Retype, word for word, every line of the records below starting at the one that contains "Isak marque le v" and ending at the one that contains "alors qu'Arsenal détenait l'essentiel de l"; include both of those lines and nothing more.

START DATA UNDER STUDY

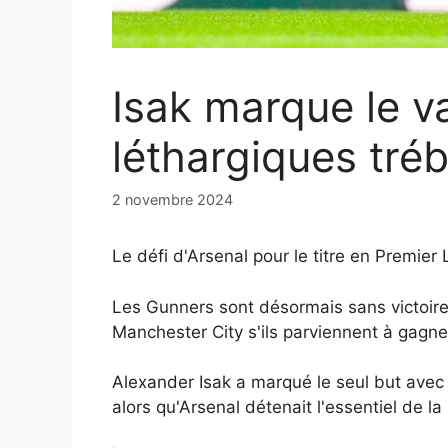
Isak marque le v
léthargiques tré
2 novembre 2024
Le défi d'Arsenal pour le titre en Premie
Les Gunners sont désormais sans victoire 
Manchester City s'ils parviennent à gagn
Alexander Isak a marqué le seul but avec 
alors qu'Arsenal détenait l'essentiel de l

END DATA UNDER STUDY
START DATA UNDER STUDY

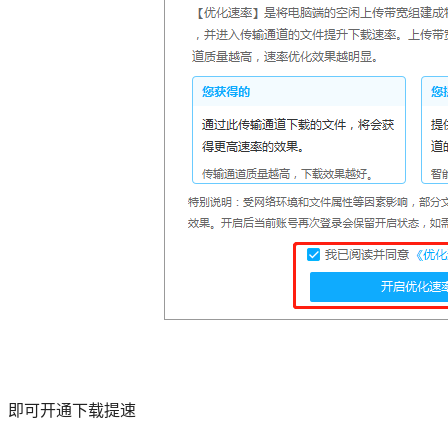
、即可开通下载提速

END DATA UNDER STUDY
START DATA UNDER STUDY

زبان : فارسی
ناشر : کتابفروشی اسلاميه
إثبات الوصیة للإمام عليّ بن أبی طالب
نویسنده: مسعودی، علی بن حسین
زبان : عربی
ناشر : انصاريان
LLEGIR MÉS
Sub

END DATA UNDER STUDY

## COMPLETED TASK
Isak marque le v
léthargiques tré
2 novembre 2024
Le défi d'Arsenal pour le titre en Premie
Les Gunners sont désormais sans victoire 
Manchester City s'ils parviennent à gagn
Alexander Isak a marqué le seul but avec 
alors qu'Arsenal détenait l'essentiel de l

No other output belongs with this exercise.